═══ EXERCISE MATERIALS ═══
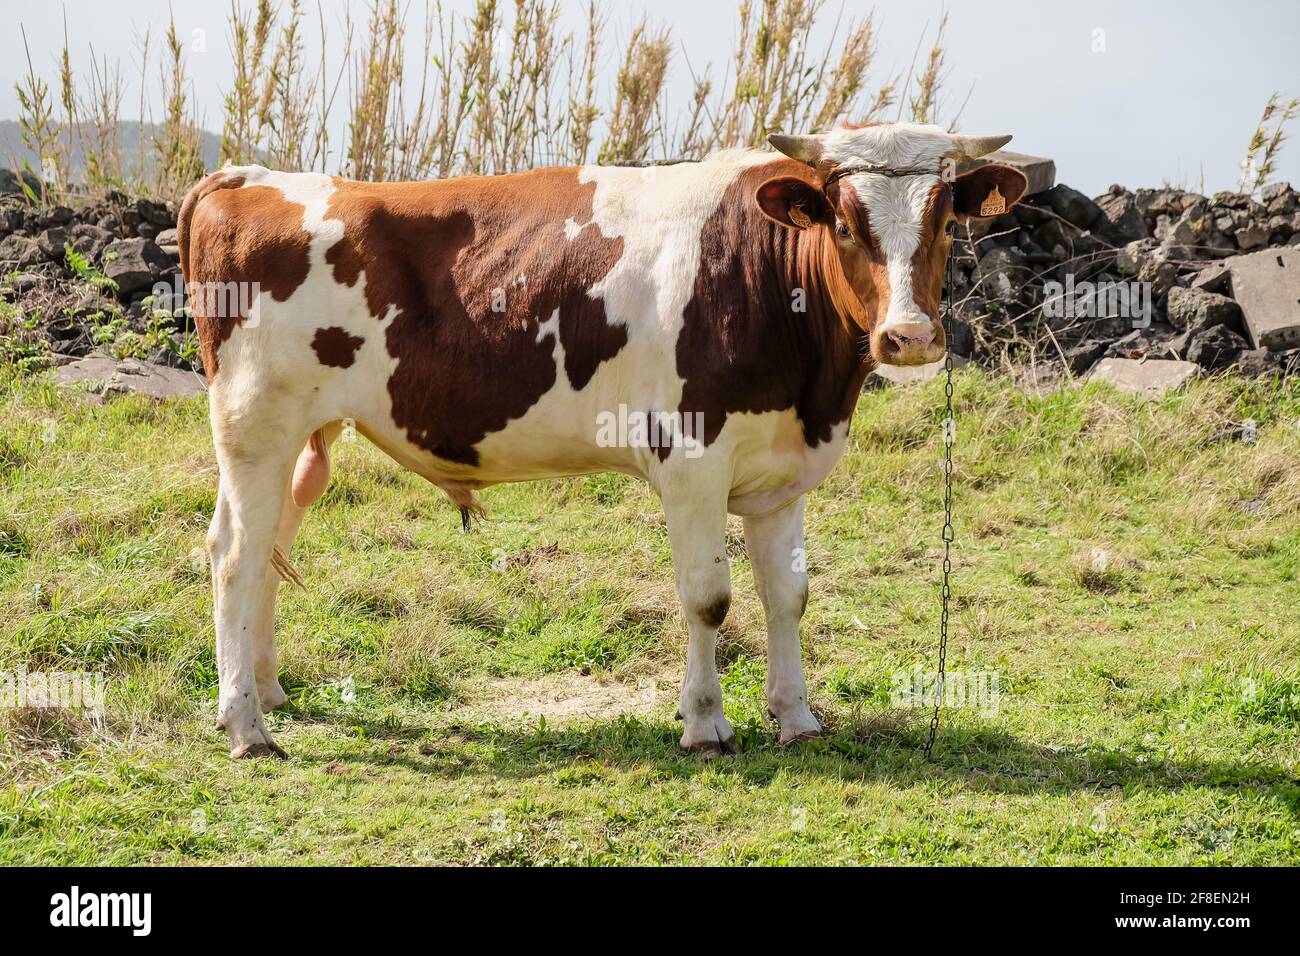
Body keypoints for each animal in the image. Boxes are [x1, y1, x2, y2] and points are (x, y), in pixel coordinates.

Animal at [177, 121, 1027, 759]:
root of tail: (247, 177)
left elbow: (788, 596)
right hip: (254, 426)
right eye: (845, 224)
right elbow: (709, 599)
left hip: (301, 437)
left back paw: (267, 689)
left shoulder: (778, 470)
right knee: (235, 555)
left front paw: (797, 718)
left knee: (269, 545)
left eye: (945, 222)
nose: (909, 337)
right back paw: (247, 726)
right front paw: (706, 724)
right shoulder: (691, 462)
═══
═══ EXERCISE MATERIALS ═══
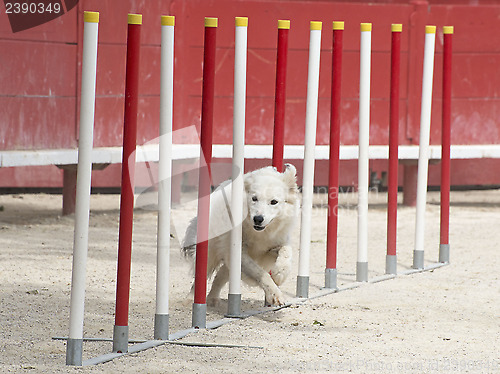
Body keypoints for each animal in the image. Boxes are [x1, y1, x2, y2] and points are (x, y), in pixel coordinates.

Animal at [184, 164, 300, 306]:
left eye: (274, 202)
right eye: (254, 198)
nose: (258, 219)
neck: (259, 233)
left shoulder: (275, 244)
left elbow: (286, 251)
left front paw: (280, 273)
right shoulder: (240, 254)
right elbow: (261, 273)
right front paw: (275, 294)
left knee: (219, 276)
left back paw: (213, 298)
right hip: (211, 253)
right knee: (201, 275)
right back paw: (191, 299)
═══
YOUR GOAL –
There is a line with "left front paw: (280, 273)" and a line with "right back paw: (191, 299)" above. Copy exactly those two lines and all lines between them, with nothing else.

ANSWER TO THE EXERCISE –
left front paw: (280, 273)
right shoulder: (240, 254)
right elbow: (261, 273)
right front paw: (275, 294)
left knee: (219, 276)
left back paw: (213, 298)
right hip: (211, 253)
right knee: (201, 275)
right back paw: (191, 299)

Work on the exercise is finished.